→ **Required action**
From the listing below, reproduce exactly the lines starting with the one with "6 I FLOOR PLAN" and going on through the one with "2024-04-30 12:27 PM |", both ends kept. No picture is copied.

----

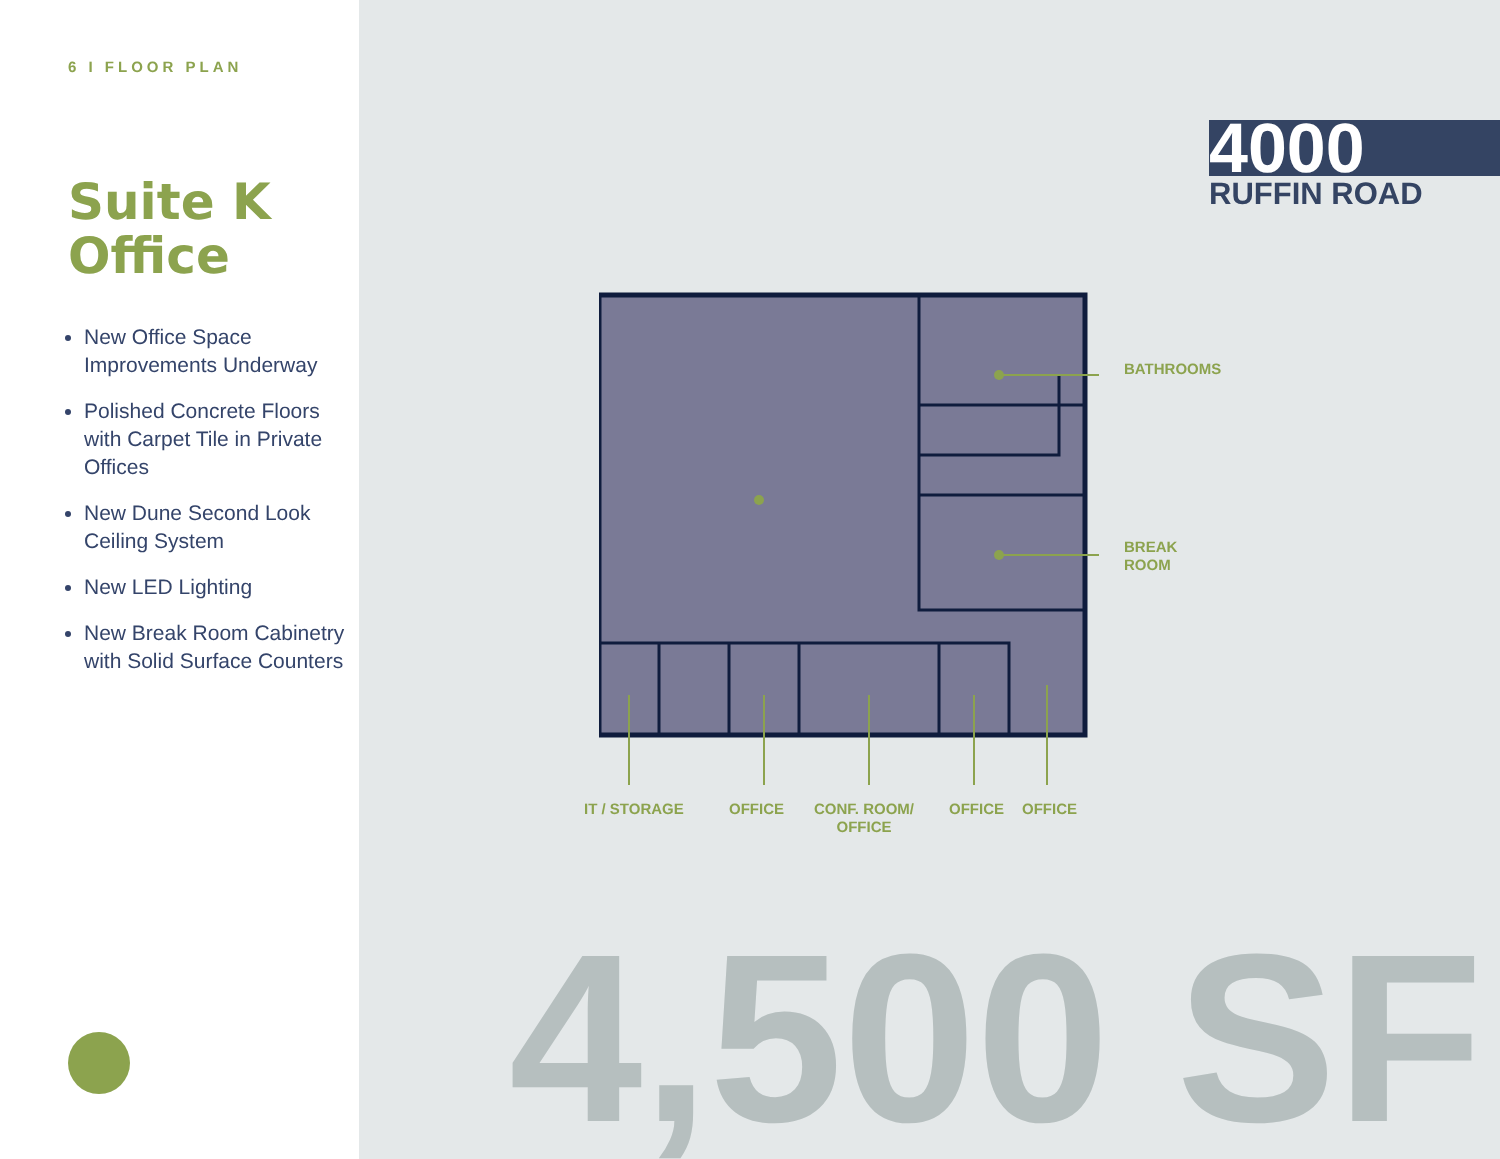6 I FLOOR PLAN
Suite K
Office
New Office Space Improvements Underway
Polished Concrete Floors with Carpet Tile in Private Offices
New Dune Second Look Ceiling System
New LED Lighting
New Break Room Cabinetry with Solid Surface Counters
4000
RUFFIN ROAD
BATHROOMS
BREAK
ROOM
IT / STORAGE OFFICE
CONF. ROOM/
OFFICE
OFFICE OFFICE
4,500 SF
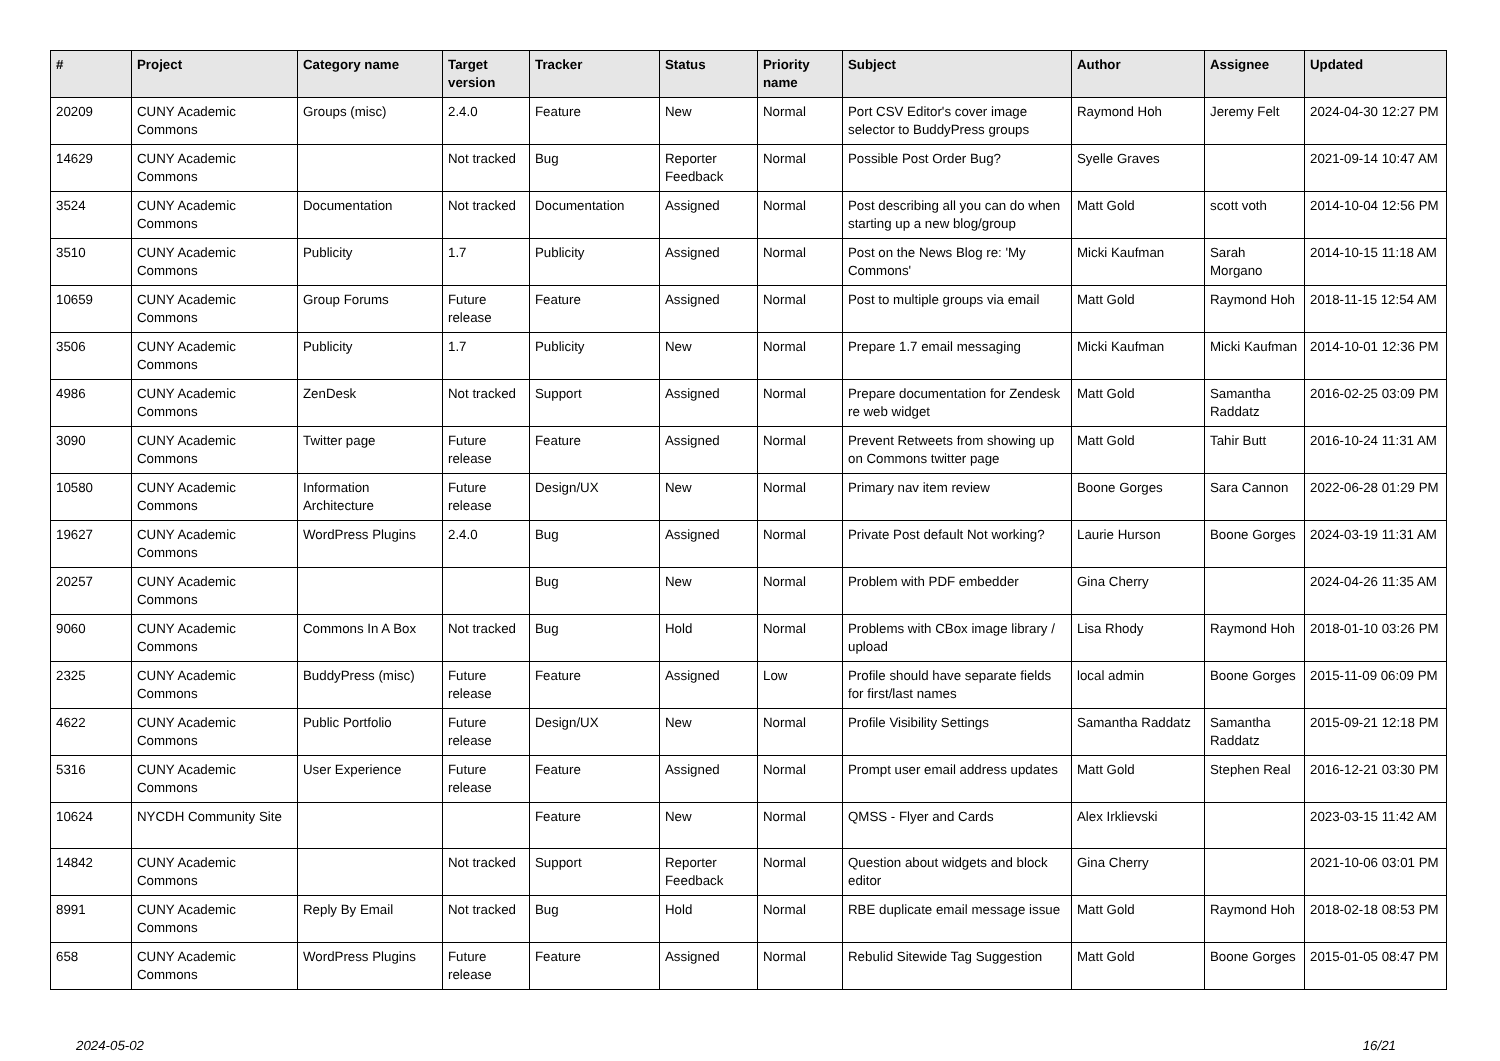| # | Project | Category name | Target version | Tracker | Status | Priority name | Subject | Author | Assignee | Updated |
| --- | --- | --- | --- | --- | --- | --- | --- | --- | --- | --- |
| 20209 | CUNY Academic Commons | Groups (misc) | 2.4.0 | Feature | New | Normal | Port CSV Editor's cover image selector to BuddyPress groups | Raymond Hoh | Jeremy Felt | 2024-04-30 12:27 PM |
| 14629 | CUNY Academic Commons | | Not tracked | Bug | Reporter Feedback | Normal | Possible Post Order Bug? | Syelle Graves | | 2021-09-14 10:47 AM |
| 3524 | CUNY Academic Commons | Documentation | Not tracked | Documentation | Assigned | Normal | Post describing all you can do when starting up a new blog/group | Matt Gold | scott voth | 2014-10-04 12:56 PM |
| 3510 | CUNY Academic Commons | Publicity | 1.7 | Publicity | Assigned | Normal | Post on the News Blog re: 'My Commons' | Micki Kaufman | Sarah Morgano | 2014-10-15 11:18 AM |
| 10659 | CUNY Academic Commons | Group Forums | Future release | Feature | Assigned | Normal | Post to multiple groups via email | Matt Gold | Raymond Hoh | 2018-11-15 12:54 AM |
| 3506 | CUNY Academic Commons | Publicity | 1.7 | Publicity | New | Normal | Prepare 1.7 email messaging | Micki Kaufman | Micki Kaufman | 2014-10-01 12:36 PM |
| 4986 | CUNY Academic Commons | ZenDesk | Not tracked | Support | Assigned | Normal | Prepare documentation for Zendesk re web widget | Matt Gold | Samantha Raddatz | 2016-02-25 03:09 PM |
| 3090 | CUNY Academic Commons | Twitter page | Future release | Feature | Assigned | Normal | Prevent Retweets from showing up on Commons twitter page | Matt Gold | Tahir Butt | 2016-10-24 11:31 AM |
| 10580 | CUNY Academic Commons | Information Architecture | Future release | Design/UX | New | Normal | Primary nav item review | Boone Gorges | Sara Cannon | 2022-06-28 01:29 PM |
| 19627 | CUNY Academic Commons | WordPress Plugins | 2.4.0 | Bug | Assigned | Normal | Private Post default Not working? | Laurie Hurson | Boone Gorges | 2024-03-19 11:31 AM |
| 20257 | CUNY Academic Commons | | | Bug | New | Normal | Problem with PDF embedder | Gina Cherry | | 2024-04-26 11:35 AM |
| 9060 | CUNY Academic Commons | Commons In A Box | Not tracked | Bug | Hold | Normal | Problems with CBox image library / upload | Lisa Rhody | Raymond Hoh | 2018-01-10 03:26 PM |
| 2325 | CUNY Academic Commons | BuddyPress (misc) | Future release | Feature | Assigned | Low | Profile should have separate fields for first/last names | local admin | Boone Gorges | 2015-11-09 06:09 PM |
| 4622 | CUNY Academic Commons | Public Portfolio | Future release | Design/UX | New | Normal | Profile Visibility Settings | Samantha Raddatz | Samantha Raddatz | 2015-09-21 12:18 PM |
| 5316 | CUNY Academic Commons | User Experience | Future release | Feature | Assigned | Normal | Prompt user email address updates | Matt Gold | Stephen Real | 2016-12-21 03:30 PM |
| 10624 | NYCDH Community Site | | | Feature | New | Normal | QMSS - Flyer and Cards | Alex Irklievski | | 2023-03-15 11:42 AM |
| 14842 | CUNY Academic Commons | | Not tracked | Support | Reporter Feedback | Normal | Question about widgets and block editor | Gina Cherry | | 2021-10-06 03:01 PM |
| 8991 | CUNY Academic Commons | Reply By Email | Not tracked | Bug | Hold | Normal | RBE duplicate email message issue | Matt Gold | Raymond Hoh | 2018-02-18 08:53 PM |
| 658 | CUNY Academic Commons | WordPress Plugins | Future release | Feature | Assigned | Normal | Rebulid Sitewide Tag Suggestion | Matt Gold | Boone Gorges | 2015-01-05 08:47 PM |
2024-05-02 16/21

----

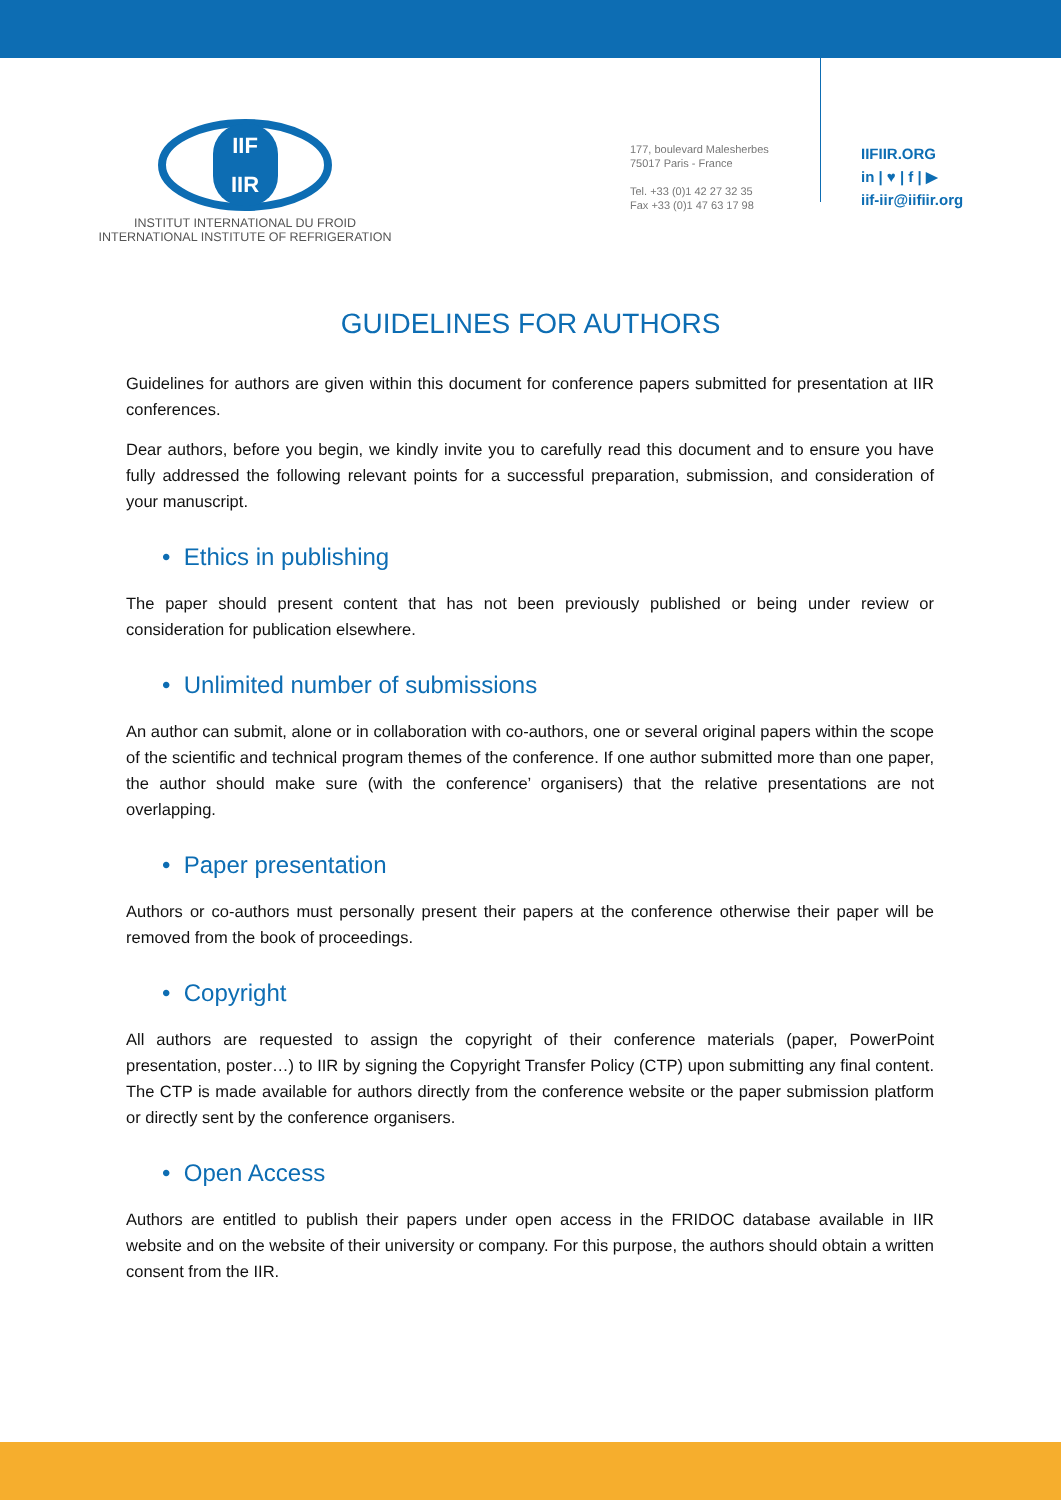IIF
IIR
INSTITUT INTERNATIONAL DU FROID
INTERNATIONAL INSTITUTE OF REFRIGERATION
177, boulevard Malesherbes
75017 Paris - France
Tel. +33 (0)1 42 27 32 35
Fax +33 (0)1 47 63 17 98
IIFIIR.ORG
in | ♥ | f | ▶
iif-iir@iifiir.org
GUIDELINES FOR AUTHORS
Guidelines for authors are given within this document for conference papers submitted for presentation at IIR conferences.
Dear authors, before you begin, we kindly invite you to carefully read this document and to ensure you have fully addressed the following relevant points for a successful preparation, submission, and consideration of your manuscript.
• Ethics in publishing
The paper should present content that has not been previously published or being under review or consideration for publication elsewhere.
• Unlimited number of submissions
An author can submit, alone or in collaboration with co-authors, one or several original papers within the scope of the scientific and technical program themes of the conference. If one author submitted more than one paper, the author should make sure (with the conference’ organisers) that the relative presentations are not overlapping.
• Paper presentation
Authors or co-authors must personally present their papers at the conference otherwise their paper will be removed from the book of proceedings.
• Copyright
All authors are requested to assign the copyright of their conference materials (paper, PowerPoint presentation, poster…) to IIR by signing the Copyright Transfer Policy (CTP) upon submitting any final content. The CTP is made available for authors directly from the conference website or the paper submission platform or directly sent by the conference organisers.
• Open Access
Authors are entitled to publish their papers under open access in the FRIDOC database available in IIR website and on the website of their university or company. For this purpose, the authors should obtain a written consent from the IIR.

----

→ **Answer below**
6 I FLOOR PLAN
Suite K
Office
New Office Space Improvements Underway
Polished Concrete Floors with Carpet Tile in Private Offices
New Dune Second Look Ceiling System
New LED Lighting
New Break Room Cabinetry with Solid Surface Counters
4000
RUFFIN ROAD
BATHROOMS
BREAK
ROOM
IT / STORAGE OFFICE
CONF. ROOM/
OFFICE
OFFICE OFFICE
4,500 SF
| # | Project | Category name | Target version | Tracker | Status | Priority name | Subject | Author | Assignee | Updated |
| --- | --- | --- | --- | --- | --- | --- | --- | --- | --- | --- |
| 20209 | CUNY Academic Commons | Groups (misc) | 2.4.0 | Feature | New | Normal | Port CSV Editor's cover image selector to BuddyPress groups | Raymond Hoh | Jeremy Felt | 2024-04-30 12:27 PM |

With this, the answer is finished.